[Work to be completed] Print, character for character, the lines from the first one down to the line containing "Dot at: (249, 244)", including both of those lines.

--- start Material shown ---

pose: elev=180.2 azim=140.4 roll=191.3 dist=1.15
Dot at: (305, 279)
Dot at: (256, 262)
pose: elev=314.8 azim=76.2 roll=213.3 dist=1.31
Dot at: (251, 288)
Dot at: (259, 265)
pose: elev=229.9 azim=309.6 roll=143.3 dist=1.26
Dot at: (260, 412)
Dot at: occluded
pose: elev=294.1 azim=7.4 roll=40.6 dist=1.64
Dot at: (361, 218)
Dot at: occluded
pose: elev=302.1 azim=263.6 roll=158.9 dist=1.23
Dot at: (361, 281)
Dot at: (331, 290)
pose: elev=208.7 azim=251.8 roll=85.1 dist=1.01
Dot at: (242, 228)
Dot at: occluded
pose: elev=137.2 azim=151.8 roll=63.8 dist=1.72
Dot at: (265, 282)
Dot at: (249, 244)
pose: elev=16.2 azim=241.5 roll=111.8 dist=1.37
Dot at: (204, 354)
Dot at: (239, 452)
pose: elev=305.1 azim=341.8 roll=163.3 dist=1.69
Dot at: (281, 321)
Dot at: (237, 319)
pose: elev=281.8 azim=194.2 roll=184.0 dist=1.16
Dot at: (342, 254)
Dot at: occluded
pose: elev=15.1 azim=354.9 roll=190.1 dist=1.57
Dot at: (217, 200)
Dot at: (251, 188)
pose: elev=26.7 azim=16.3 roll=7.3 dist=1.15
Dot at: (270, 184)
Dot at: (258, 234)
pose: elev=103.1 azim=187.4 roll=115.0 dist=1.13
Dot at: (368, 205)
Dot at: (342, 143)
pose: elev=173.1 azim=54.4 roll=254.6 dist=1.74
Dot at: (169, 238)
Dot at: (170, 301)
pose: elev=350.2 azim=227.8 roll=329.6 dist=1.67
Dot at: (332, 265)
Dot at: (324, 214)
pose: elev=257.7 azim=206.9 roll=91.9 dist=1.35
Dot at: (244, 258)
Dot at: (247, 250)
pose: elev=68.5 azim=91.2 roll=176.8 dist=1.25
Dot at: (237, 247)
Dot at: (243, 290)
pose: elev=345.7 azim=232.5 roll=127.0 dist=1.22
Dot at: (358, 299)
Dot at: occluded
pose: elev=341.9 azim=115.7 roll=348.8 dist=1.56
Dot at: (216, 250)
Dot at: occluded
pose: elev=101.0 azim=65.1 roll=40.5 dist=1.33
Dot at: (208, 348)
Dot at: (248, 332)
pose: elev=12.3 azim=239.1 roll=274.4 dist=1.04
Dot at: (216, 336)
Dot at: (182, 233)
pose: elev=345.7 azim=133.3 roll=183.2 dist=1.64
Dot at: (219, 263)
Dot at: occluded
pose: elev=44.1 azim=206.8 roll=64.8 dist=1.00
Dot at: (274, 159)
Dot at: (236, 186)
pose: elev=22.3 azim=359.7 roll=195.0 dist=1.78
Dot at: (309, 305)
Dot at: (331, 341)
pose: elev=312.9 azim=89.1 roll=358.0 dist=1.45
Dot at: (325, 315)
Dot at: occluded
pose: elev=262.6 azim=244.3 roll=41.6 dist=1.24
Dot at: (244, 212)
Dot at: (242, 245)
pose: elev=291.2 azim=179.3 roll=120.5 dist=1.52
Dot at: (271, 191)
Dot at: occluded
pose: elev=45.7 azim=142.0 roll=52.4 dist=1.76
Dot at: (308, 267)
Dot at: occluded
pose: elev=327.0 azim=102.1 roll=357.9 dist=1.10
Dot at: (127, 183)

--- end Material shown ---

[Response for this exercise]
pose: elev=180.2 azim=140.4 roll=191.3 dist=1.15
Dot at: (305, 279)
Dot at: (256, 262)
pose: elev=314.8 azim=76.2 roll=213.3 dist=1.31
Dot at: (251, 288)
Dot at: (259, 265)
pose: elev=229.9 azim=309.6 roll=143.3 dist=1.26
Dot at: (260, 412)
Dot at: occluded
pose: elev=294.1 azim=7.4 roll=40.6 dist=1.64
Dot at: (361, 218)
Dot at: occluded
pose: elev=302.1 azim=263.6 roll=158.9 dist=1.23
Dot at: (361, 281)
Dot at: (331, 290)
pose: elev=208.7 azim=251.8 roll=85.1 dist=1.01
Dot at: (242, 228)
Dot at: occluded
pose: elev=137.2 azim=151.8 roll=63.8 dist=1.72
Dot at: (265, 282)
Dot at: (249, 244)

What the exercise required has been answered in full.